(Assigned task) Does each statement agree with the passage comparing time-series and case-crossover designs? (a) Some authors found more autocorrelation in the residuals of the time-series analysis than in those of the time-stratified case-crossover analysis; (b) the time-series design assumes that the exposure-health relationship is homogeneous across the whole study population; (c) a recent study suggested that a time-stratified schema could fail to control the weekly time trend. Answer yes or no for each, and quote the passage's deciding words.
[[ Extract open ]]
The stratification can be tailored to match on the most important time-dependent confounders. Stratifying on year and month (as well as one or more of the following variables: day of the week, temperature, measurement time, and copollutants) is adequate for some case [15,16]. However, a recent study suggested that time-stratified schema could fail on controlling the weekly time trend, and recommend to do adjustment for weekly time trend of exposures and covariates in the casecrossover application studies [17].
Few studies compared time series and case-crossover analyses. Some authors concluded that time-series analysis performed better than time-stratified–case-crossover analysis, as there was far less autocorrelation in the residuals in the timeseries analysis. This result could be caused by the case-crossover design assuming a step-like seasonal change, whereas the time series assumed a smoothly changing seasonal pattern [18–20]. Time series design can however present some disadvantages. The recording of the health events should be hardly reproducible among the study period, and only few missing data could occur. This approach is based on the two strong and binding hypotheses. First, the exposure-health relationship is assumed to be homogeneous among the whole study population. This design does not directly consider the potential particularity of a more at-risk subgroup population. Mediation or modification of effect including synergic, antagonistic effect, or interaction could not be directly analyzed. Second, the exposure is assumed to be homogeneous among the whole study population. This former hypothesis could be relaxed when using case-crossover design because exposure could be individually quantified.
[[ Extract closed ]]
[[ Provided data open ]]
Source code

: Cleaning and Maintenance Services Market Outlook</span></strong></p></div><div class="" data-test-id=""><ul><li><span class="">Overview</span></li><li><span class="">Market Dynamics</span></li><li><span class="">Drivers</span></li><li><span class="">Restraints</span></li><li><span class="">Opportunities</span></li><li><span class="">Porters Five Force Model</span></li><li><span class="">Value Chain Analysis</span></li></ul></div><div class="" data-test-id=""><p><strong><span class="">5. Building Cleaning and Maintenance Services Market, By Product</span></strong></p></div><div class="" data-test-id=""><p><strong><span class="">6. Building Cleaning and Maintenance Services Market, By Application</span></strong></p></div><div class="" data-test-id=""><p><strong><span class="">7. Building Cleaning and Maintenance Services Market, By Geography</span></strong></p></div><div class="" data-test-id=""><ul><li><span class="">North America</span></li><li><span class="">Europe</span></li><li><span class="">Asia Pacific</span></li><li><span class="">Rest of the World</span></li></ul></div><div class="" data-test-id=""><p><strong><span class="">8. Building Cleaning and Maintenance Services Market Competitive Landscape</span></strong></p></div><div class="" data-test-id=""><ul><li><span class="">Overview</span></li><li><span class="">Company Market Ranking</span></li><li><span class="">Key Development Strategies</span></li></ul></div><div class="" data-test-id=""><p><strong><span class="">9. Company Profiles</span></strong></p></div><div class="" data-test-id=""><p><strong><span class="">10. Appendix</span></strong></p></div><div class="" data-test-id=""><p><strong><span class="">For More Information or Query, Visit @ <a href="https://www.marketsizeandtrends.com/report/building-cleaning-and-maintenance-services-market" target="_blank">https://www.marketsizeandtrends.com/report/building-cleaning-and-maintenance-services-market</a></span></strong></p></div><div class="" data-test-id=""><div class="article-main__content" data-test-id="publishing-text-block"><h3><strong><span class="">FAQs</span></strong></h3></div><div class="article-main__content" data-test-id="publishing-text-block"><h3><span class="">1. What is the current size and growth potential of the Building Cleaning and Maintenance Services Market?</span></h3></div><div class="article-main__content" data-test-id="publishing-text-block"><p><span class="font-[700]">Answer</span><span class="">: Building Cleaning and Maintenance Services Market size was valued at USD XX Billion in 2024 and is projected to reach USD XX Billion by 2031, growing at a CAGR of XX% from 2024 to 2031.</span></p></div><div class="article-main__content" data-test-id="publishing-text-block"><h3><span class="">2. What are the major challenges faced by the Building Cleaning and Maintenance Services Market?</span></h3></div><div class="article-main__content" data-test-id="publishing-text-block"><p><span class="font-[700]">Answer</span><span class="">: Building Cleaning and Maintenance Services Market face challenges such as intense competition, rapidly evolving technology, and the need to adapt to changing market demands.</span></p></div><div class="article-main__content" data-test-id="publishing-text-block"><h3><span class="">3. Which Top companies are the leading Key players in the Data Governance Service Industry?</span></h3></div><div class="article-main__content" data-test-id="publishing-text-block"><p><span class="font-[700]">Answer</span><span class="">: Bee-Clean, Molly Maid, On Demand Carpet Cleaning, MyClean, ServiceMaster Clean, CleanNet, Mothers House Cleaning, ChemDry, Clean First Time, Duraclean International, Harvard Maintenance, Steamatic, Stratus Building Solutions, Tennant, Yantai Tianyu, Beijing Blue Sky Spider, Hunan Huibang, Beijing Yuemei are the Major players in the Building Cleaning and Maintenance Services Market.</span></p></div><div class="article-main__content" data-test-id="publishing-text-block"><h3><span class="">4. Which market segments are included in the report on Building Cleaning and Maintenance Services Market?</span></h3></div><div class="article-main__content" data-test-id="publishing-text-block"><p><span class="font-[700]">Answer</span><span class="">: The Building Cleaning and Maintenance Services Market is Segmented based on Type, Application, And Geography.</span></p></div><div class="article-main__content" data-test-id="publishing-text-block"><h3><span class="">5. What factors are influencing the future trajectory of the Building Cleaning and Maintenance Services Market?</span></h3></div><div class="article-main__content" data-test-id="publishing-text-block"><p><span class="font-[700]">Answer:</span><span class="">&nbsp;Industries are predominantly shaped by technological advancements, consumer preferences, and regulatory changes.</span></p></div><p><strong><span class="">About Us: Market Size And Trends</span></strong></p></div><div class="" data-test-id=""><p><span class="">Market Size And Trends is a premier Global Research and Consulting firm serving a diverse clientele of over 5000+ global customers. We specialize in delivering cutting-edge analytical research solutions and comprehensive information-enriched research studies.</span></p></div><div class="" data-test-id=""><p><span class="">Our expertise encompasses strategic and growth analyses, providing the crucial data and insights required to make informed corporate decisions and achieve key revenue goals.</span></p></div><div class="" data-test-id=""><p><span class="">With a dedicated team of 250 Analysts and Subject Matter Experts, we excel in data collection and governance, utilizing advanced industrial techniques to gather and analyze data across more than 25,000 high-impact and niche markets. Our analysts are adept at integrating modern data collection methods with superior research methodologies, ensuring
[[ Provided data closed ]]
(Answer space)
(a) No: "as there was far less autocorrelation in the residuals in the timeseries analysis"
(b) Yes: "First, the exposure-health relationship is assumed to be homogeneous among the whole study population."
(c) Yes: "a recent study suggested that time-stratified schema could fail on controlling the weekly time trend"